Matthew surprised her. "I agree completely. What happened tonight is up to Jacob and the farmers to resolve. Any involvement we have with that conversation risks changing our entire relationship with the farmers."

"I've already instructed our people not to talk about it," said James. "They're writing down what they know, though."

"And what will we do with Jacob?" asked Alice.

"We can treat him in the upstairs hospital. From Martha's report, he's going to need surgery and a lot of antibiotics, but maybe the cold water kept him from bleeding to death. We're already lining up blood donors, and the upstairs surgery is ready."

Catherine started. "Has Martha used any - "

"Medicines for citizens only? Yes, she did. I authorized it," said Matthew.

"That makes two farmers in the past week, with John," said Catherine. "I hope this doesn't become a trend."

"We don't have any other exiles out there likely to return, Catherine," said Matthew, "and Jacob's case seems, well, unique."


Isaac told the elders what he could of Jacob's story.

"When they vanished, did Jacob say anything?" asked Leah.

"Not that I could hear," said Isaac. "The raider shouted something, but I don't know what he said.
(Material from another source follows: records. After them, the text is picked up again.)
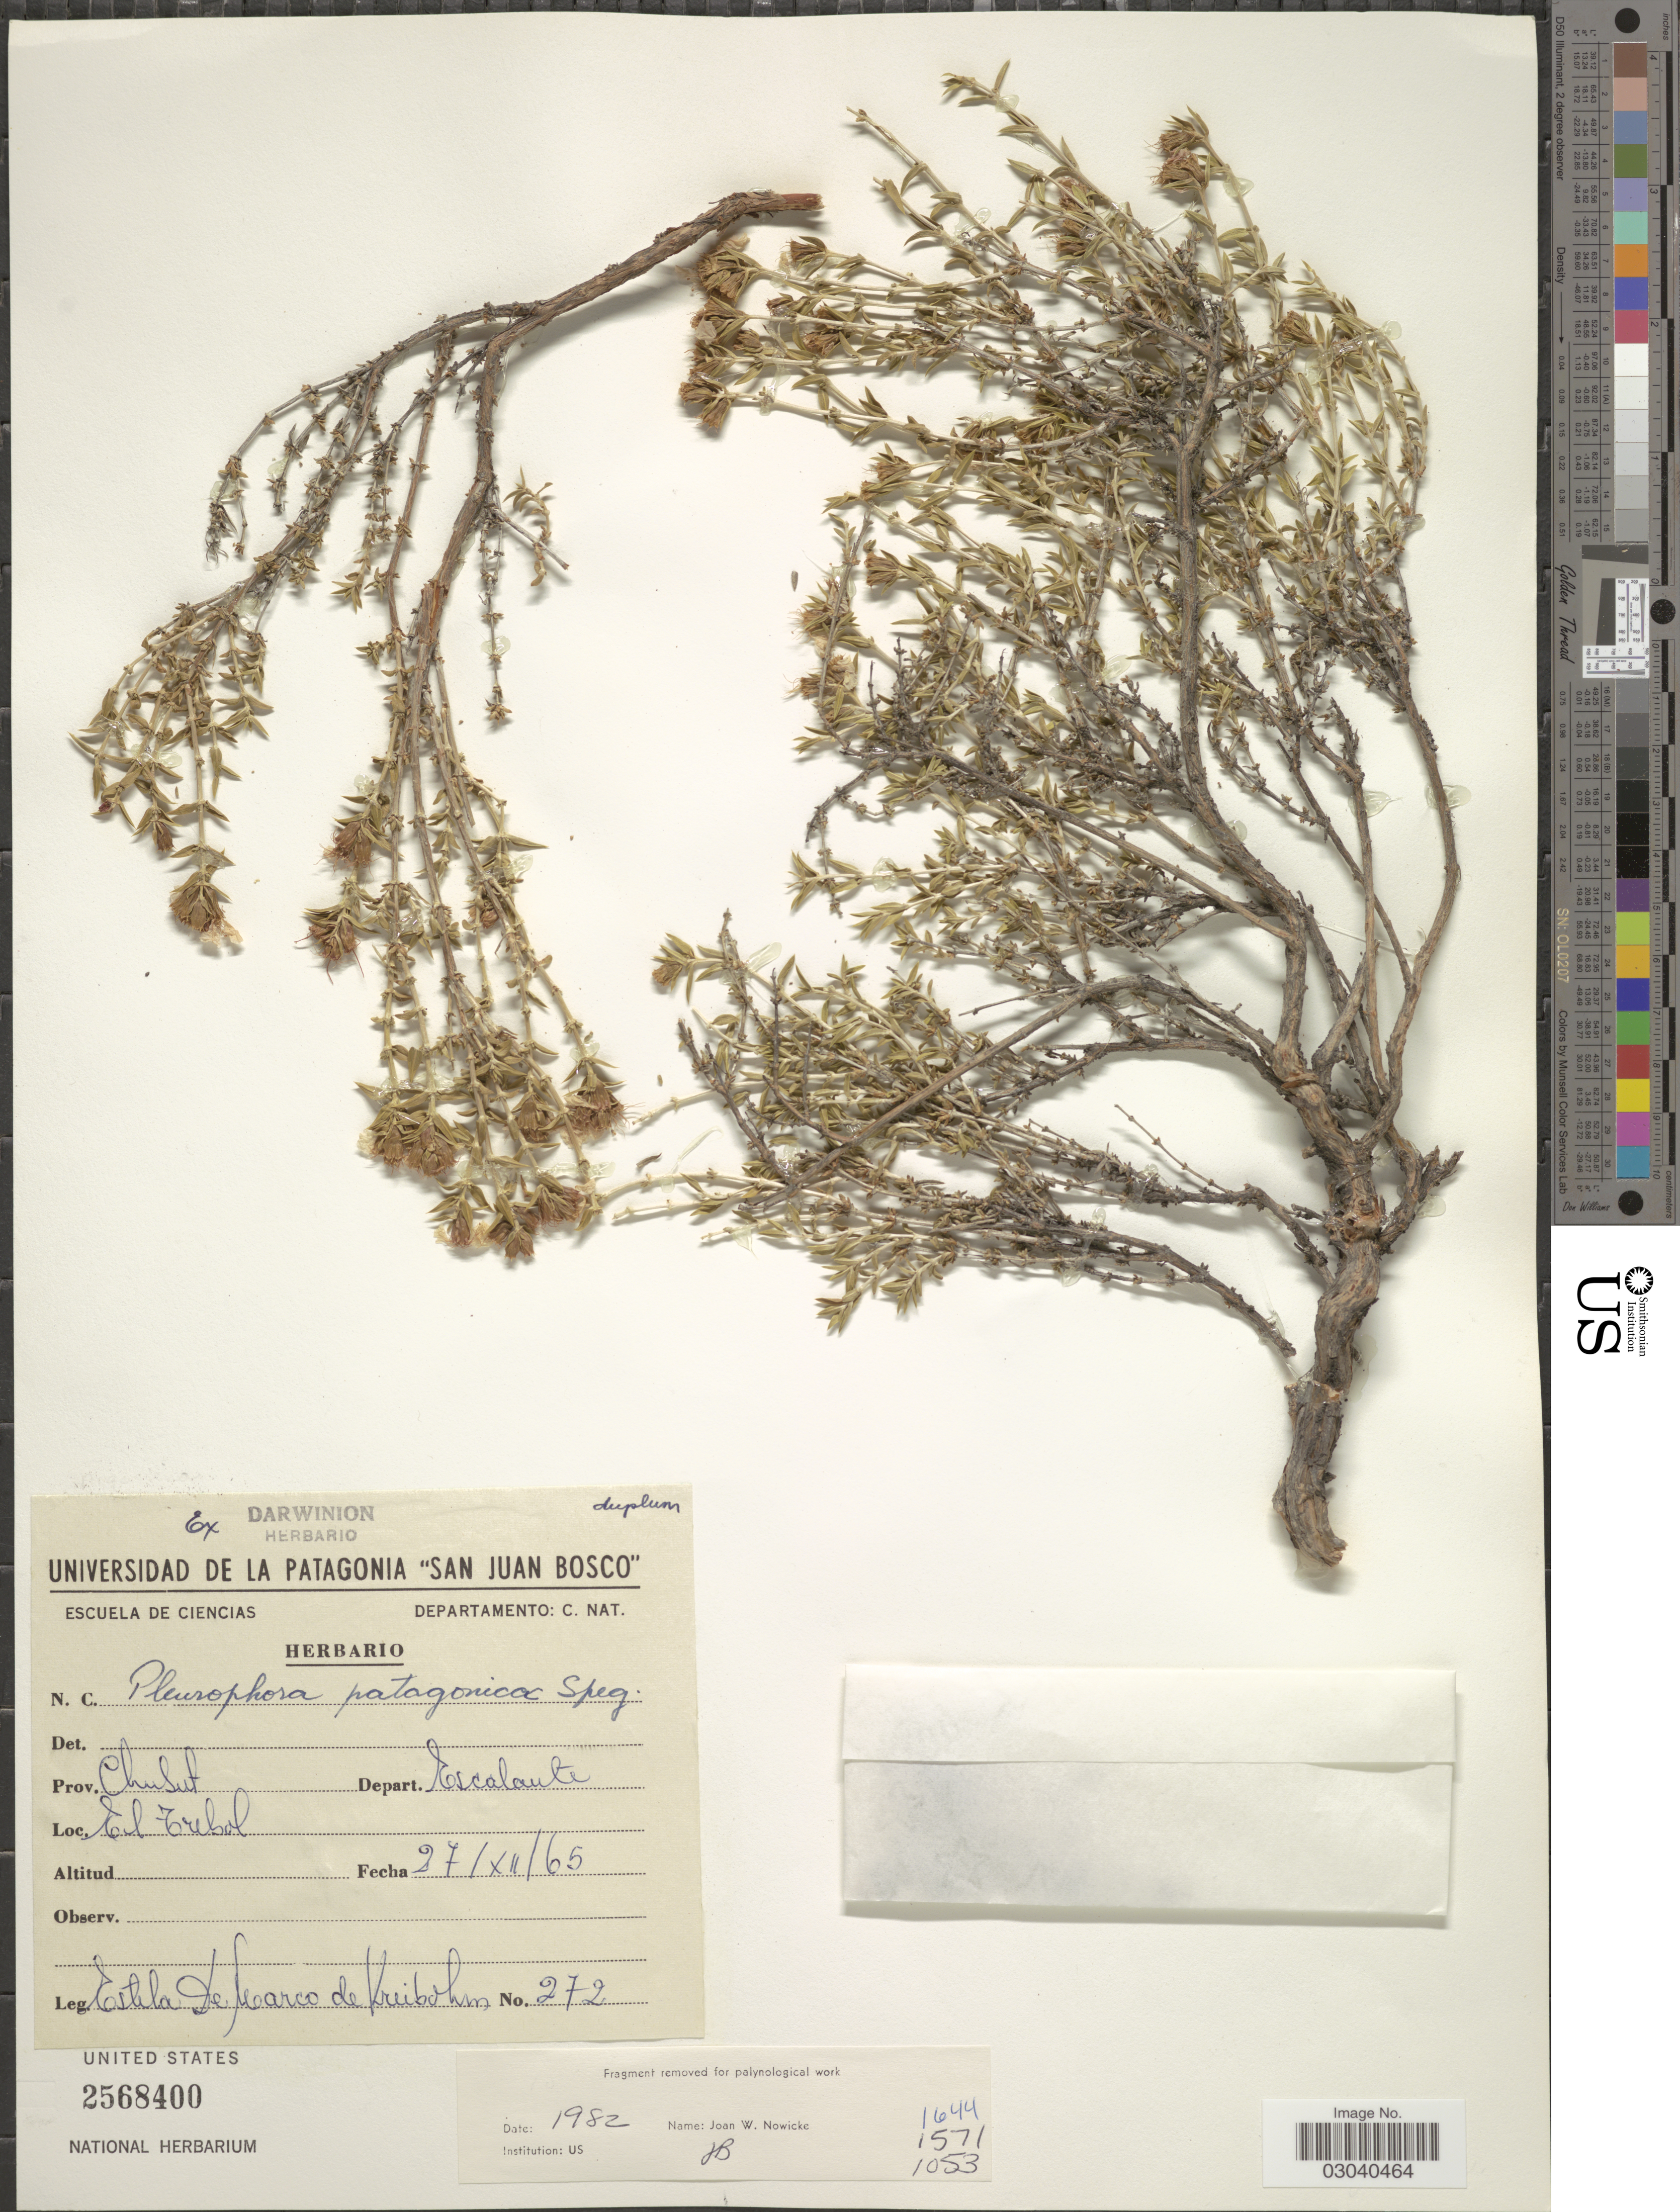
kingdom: Plantae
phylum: Tracheophyta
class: Magnoliopsida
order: Myrtales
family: Lythraceae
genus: Pleurophora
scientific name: Pleurophora patagonica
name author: Speg.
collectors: E. Kreibohm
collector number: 272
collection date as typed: Transcribed d/m/y: 27/12/65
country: Argentina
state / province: Chubut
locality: Depart. Escalante. El Trebol.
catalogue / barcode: US 2568400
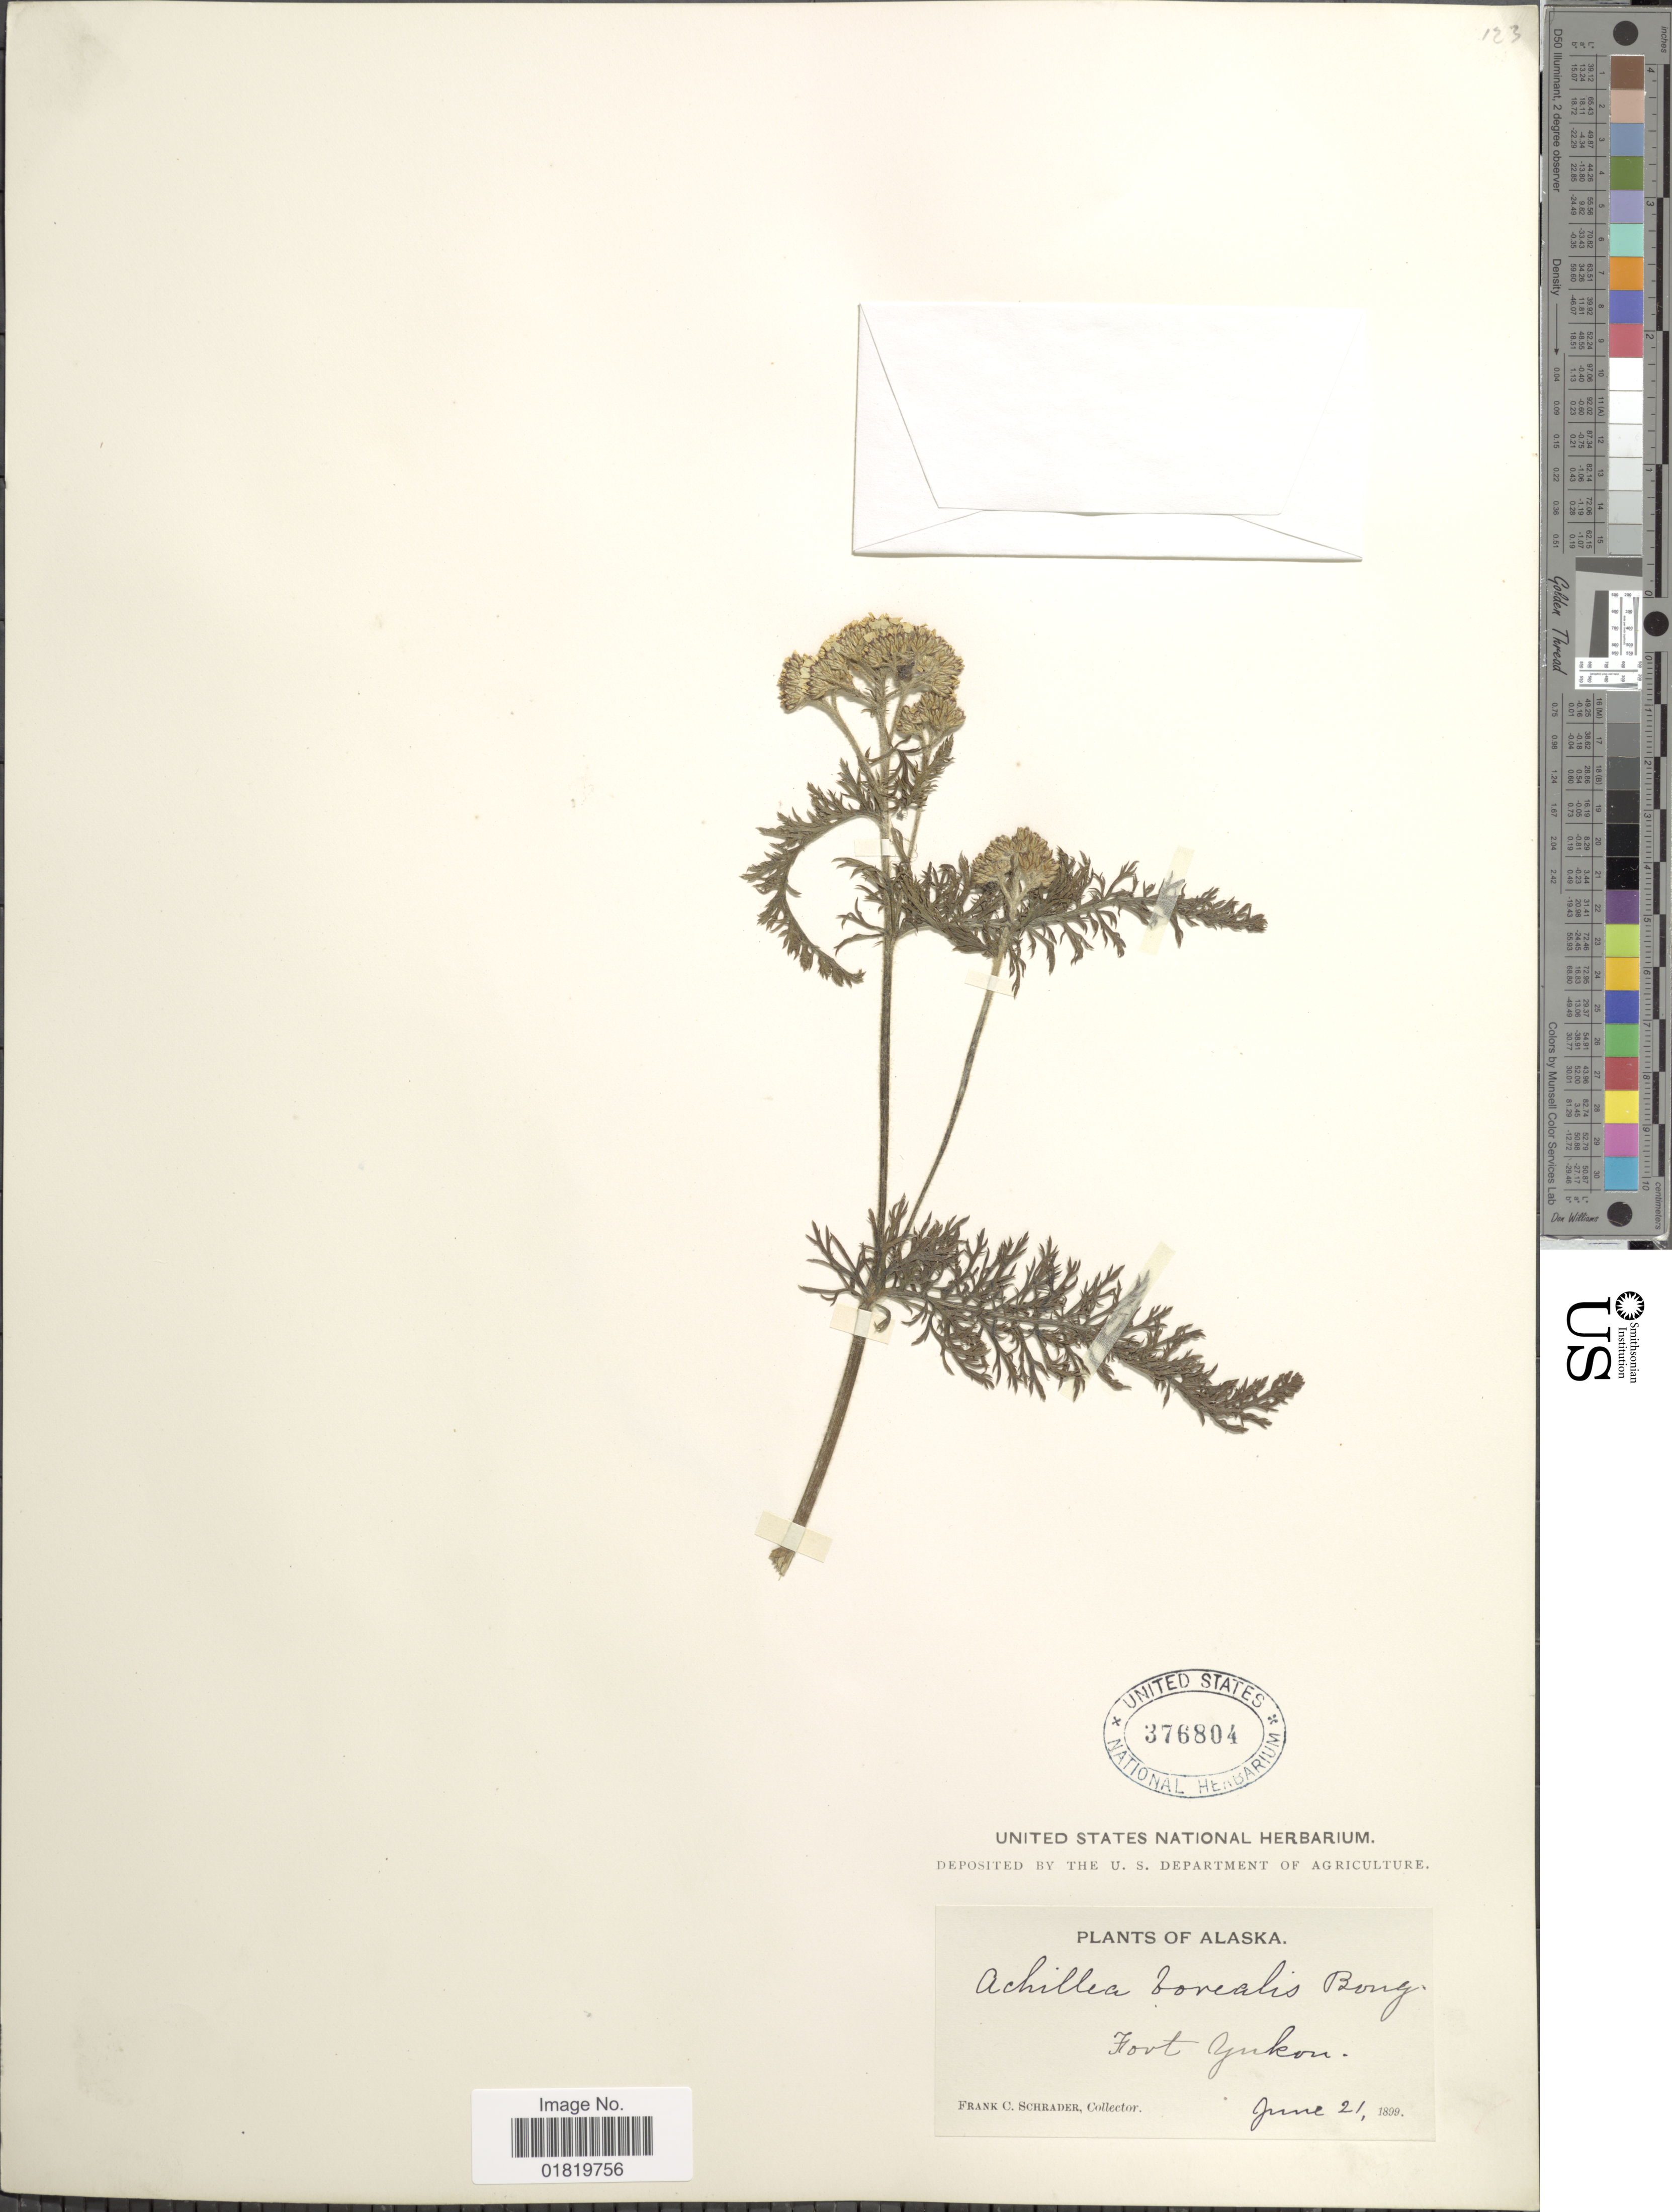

In the dark, it took us a minute to figure out that they were really gone, and a few more minutes before we felt it probably wasn't a trick."

"Could you tell if the raider pulled Jacob with him?" asked Daniel.

"No," replied Isaac. "I could barely make out where they were standing."

"Thank you, Isaac. Could you return to the prison and see if they need help?" ordered Leah.

Isaac left the conference room. The elders lowered their heads and sat in silence.


Martha and Miriam finally had Jacob lashed to the body board, and the citizens were ready to pull him up. They balanced the board carefully, and Martha signaled on the radio that they were ready. Jacob ascended slowly but steadily, and they could see hands reach out to pull the stretcher toward the edge of the ravine.

"And him?" asked Miriam.

"They'll be sending out another stretcher for him. "It made the most sense to focus on Jacob first."

"Can I go with Jacob?"

"Of course - he'll be in the hospital, as usual. They're getting everything ready for him now."

Miriam sat on the bank, weeping again. Martha comforted her until the next stretcher came down into the ravine.